Once again, Formula One has tied itself into something of a knot over the question of holes. As with the double-diffuser controversy of 2009, the conflict concerns the very definition of a hole. This time, the argument pertains to the slot in the step-plane which Red Bull have incorporated in front of the rear wheel. As Craig Scarborough explains, this arguably contravenes the following regulation:
"All parts lying on the reference and step planes, in addition to the transition between the two planes, must produce uniform, solid, hard, continuous, rigid (no degree of freedom in relation to the body/chassis unit), impervious surfaces under all circumstances."
Teams such as Sauber have achieved much the same effect as Red Bull's slot, but do so by deforming the boundary of the step plane, not by creating a hole. In this respect, there is a very clear topological definition of a hole, which goes as follows:
A surface possesses a hole if there is loop through any point on the surface which cannot be continuously shrunk to a point.
If you draw a loop around a hole, then the hole prevents the loop from being shrunk to a point. This is a concept from algebraic topology, and in technical terms one can say that a surface has a hole (or holes) if the zeroth homotopy group (the 'fundamental group') is non-trivial, i.e., contains more than the identity element. A surface with a trivial fundamental group is said to be simply connected.
The slot on the Red Bull clearly prevents a loop around it from being shrunk to a point, while any loop drawn on the step-plane of the Sauber can still be shrunk to a point.
However, the actual regulation fails to provide such a clear, topological definition of a hole. In fact, it draws upon a variety of quite different concepts. The step-plane must be "uniform" (a statistical concept); "solid" (a tricky concept in physics, sometimes distinguished from a fluid by the symmetry group of the medium, or by the constitutive relationship of the medium, i.e., the expression relating stress to strain); "hard" (a concept usually defined in terms of the local elastic modulus of the material, or its resistance to indentation tests); "continuous" (a topological concept, but one which is ultimately an idealisation, given that all materials are composed of discrete particles); "rigid" (usually meaning a high elastic modulus, but here qualified by "no degree of freedom in relation to the body/chassis", so actually meaning "rigidly attached"; and "impervious", a concept pertaining to the transmissibility of other media through a material.
None of these concepts actually capture the intended requirement for the absence of holes. In particular, in topological terms, a surface with holes can be perfectly continuous. Continuous surfaces can be simply connected (without holes) or multiply connected (with holes).
As Craig Scarborough also points out, there is another regulation intended to prohibit discontinuities of all types, in all but the outer 50mm of the floor:
“In an area lying 650mm or less from the car centre line, and from 450mm forward of the rear face of the cockpit entry template to 350mm forward of the rear wheel centre line, any intersection of any bodywork visible from beneath the car with a lateral or longitudinal vertical plane should form one continuous line which is visible from beneath the car.”

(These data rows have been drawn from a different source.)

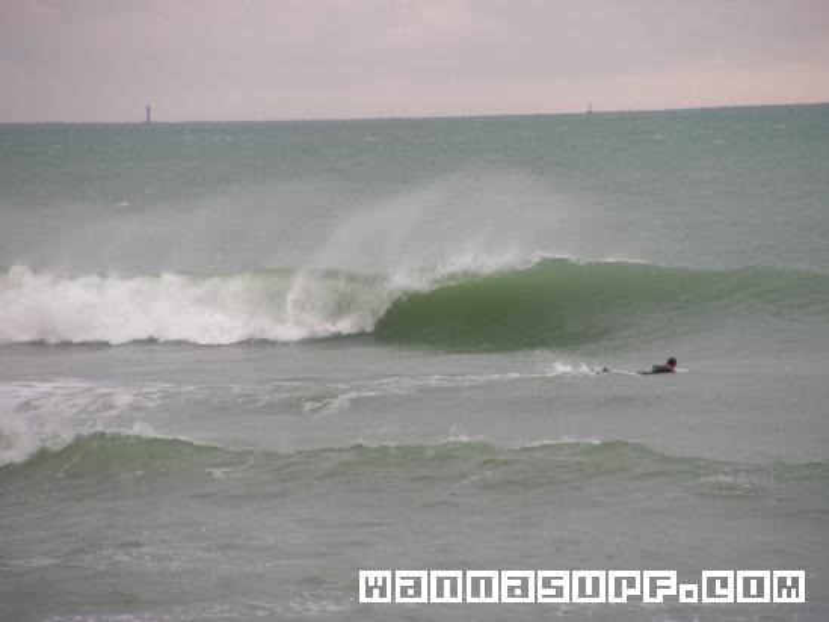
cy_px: 311
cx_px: 414
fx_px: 6947
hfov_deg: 6.8
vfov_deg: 5.1
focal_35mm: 290
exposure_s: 1/320
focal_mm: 48
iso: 125
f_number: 3.2
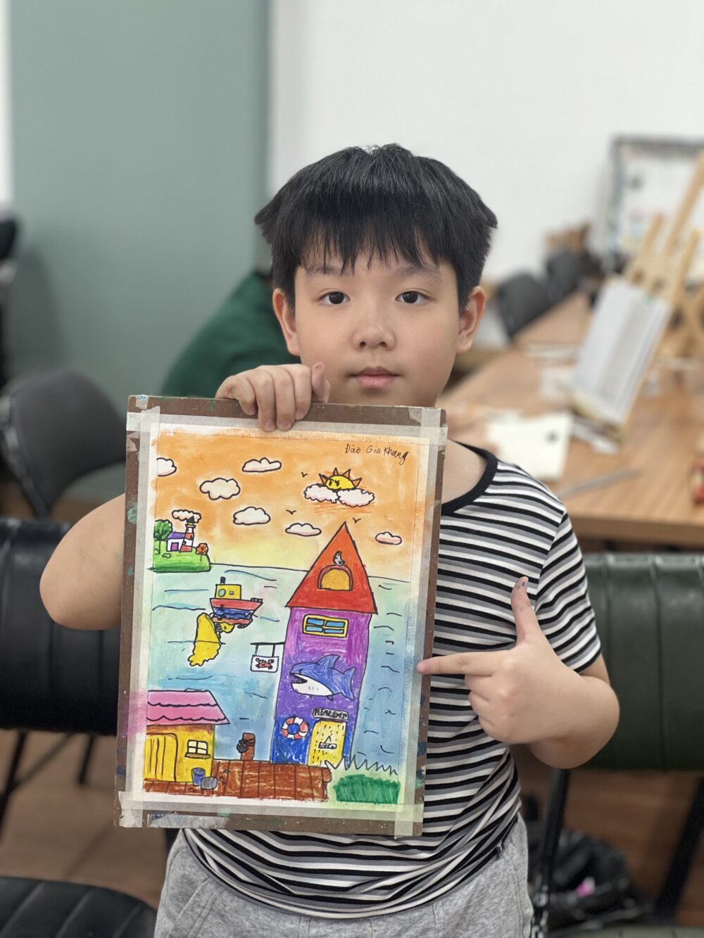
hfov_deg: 19.1
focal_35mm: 77
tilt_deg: -12.4
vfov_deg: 25.3
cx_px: 352
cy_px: 469
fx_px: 2088
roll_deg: -1.7
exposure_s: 1/100
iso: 200
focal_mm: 9
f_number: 2.8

Whilst all the teams, Red Bull included, seem to accept that this regulation prohibits the existence of discontinuities in all but the outer 50mm of the floor, one could argue that this is still open to interpretation. If an aperture is placed on a lateral vertical plane, created by a raised lip in the step-plane, so that the hole is not visible from below, then the intersection of a longitudinal vertical plane will still trace out a continuous line when viewed from beneath the car (i.e., when projected down onto a horizontal plane).
In conclusion, rather than adopting such a scatter-gun approach to the regulations, it might be better if the regulations defined a hole in topological terms, and then derived the empirically applicable criteria from the general definition.